By Colleen Echohawk and Tricia Raikes
With a contentious election season finally behind us in Seattle and King County, it’s time to clear the air. No issue in our community is as controversial or as urgent as our growing homelessness crisis, but the truth is that people on every side of the debate want to live in a thriving community where everyone has a safe place to call home.
Our challenge is that we all have different ideas about how to get there. But we must be honest: the “us” vs. “them” approach hasn’t brought our neighbors inside. We need to set aside the blame and take real steps together toward a community where we see each other’s humanity, where everyone has a stable home and all our neighborhoods are thriving.

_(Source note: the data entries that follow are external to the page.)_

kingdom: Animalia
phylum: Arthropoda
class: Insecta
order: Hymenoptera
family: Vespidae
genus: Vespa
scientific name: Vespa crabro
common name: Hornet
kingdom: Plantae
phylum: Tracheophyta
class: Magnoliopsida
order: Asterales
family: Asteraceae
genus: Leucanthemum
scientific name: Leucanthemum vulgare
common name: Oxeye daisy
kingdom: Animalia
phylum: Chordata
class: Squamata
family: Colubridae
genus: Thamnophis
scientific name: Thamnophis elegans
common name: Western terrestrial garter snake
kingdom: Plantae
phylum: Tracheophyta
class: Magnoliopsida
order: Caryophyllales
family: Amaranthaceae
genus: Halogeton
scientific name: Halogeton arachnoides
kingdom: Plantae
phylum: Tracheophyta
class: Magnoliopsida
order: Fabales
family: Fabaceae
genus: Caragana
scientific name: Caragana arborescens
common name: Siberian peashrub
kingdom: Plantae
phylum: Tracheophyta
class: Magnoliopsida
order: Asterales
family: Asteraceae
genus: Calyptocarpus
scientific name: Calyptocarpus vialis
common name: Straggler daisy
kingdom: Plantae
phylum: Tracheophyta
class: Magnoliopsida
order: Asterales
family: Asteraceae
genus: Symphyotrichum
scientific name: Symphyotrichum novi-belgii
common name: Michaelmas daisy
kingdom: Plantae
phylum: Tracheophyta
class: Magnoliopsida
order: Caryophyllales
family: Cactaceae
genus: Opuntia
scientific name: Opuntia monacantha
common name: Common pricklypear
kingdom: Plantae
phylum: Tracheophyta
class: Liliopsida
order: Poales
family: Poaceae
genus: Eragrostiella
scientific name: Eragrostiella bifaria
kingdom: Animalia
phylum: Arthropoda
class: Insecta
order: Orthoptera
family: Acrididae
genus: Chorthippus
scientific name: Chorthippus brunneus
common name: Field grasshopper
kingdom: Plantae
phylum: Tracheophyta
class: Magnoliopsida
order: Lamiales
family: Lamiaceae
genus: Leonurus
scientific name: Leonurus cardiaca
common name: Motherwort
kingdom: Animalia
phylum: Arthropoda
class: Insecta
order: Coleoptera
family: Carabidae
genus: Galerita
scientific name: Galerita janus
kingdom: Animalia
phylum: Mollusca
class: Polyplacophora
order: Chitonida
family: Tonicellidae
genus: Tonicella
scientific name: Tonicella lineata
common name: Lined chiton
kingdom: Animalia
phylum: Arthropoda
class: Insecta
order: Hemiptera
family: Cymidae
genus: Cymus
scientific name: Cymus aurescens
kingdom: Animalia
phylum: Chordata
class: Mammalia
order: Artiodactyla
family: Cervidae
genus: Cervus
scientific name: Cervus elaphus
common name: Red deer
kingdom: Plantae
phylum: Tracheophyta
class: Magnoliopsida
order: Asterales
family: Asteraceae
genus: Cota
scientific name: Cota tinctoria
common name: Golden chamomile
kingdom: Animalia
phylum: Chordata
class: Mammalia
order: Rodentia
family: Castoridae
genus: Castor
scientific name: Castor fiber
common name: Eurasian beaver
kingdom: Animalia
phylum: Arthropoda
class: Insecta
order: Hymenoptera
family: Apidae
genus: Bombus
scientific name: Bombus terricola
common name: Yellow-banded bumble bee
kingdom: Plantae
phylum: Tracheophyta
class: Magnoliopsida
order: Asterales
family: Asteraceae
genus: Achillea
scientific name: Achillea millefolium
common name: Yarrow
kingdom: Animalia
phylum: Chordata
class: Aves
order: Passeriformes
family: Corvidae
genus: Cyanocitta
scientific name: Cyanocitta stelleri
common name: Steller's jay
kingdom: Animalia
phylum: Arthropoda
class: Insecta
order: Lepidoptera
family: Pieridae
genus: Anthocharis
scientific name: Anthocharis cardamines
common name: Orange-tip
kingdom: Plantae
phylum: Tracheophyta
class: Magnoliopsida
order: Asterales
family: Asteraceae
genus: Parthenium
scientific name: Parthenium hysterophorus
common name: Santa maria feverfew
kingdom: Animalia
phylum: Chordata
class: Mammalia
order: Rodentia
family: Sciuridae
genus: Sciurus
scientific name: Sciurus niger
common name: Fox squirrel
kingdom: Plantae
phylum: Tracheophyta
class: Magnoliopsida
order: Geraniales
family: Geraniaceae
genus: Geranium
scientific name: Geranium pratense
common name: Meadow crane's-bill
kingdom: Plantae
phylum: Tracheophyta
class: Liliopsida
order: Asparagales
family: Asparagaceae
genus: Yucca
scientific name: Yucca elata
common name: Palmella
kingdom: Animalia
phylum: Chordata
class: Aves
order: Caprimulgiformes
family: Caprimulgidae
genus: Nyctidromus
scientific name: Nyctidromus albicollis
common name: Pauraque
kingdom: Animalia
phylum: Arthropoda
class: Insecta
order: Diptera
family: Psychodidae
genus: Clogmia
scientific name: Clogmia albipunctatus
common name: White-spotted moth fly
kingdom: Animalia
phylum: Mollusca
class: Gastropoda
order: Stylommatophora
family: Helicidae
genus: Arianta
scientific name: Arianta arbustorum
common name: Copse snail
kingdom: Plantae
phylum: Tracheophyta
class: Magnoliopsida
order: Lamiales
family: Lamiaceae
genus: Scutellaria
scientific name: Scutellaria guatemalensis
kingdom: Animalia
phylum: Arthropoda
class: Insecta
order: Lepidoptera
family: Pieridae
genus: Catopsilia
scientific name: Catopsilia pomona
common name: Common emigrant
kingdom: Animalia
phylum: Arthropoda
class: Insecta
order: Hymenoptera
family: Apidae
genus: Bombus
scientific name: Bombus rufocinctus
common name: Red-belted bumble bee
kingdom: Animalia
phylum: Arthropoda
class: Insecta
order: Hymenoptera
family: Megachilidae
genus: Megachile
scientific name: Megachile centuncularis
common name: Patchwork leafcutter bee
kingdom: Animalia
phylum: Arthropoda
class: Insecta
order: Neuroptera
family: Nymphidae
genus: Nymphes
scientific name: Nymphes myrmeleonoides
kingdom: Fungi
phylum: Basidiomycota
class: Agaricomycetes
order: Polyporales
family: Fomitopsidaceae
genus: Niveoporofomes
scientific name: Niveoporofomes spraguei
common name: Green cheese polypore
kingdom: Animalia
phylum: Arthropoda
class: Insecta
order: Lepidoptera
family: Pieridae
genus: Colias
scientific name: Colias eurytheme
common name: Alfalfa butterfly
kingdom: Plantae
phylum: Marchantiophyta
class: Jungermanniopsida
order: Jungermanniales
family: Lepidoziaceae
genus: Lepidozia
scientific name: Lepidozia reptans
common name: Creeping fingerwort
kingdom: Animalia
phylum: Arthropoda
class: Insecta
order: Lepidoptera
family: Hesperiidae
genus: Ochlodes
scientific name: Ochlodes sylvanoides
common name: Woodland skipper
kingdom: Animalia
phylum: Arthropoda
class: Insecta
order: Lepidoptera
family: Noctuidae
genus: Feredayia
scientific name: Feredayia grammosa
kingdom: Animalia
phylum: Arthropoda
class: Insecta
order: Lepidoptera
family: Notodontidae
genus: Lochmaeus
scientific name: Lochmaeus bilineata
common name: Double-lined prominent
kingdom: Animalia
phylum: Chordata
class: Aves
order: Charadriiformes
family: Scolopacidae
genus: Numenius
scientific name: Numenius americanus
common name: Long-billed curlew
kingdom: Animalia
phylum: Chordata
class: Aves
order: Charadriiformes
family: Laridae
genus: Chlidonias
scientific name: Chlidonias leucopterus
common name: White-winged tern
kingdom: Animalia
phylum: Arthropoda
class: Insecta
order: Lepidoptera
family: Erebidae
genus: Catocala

The stakes couldn’t be higher: Recent estimates indicate that 221 people died while living unsheltered in Seattle in 2021. Almost half of adults who are experiencing chronic homelessness in King County first experienced it as a young person. We are failing to keep our young people, and our community, safe.
We have to confront these difficult realities. By now, most people recognize the complexity of homelessness. But addressing its root causes requires both focusing on immediate solutions and deeper systems changes.
Let’s talk about the immediate needs.
No one should be forced to live in parks or on sidewalks. To solve this problem, it’s important for us to try and understand why people might stay in a park rather than accept an offer of shelter. Choosing to live in most shelters often means abandoning partners, pets, privacy and possessions. It can also mean facing violence, theft and exposure to illness. The reality is our current shelter system is woefully unprepared to address these concerns.
The good news is the new King County Regional Homelessness Authority (KCRHA) has zeroed in on the need to modernize our outdated shelter and outreach system, and build connected pathways from the street to permanent housing. Additionally, the KCRHA has identified the urgent need to better compensate our front-line homelessness workers, many of whom are only one paycheck away from homelessness themselves. We have made some progress, but there is much more we need to do.
Identifying the issues is one step forward, but these initial steps are not enough. It is imperative that Mayor-elect Bruce Harrell, King County Executive Dow Constantine, the mayors of the Sound Cities, and elected legislators throughout King County work together to support the KCRHA in implementing a different, more humane response to homelessness. In doing so, it’s crucial to take a careful look at societal and systemic inequities at the center of the homelessness crisis.
Our country’s homelessness crisis is rooted decades of failed housing policy, a grossly insufficient health care system, rising inequality, and decreasing social mobility, all which sit on a foundation of systemic racism. This is visible in the disproportionate impact of homelessness on communities of color. The majority of those experiencing homelessness in King County identify as people of color, with Black and American Indian/Alaskan Native communities the most overrepresented in our homelessness system. If we fail to recognize and respond to this reality, we will be unable to solve it.
We must also make big fixes to the systems that push people into homelessness — including the behavioral health, child welfare and criminal legal systems — which often fail to protect our most vulnerable. We have to prioritize investments in affordable housing, change zoning laws that have their roots in redlining, and support common-sense protections for tenants to ensure that housing is accessible to people of all incomes.
All of this is possible. To make progress, we need diverse, collaborative leaders across government, nonprofits, business and philanthropy working together. We need to embrace the KCRHA as the essential step toward countywide collaboration that we’ve needed for years. Homelessness is not a problem with borders, and we all must work side by side to solve this problem.
But most importantly, we need to find a way to see the humanity in each other and in our neighbors experiencing homelessness. If we commit to bravely taking steps together, we can make our community one where everyone has a safe place to call home.
Colleen Echohawk is the Interim CEO at YouthCare, former CEO at Chief Seattle Club and one of the Seattle Met Magazine’s Most Influential People in Seattle.
Tricia Raikes is the co-founder of the Raikes Foundation with her husband, Jeff. The foundation works toward a just and inclusive society where all young people have the support they need to reach their full potential and also works to increase the effectiveness of philanthropic giving through its Impact-Driven Philanthropy Initiative.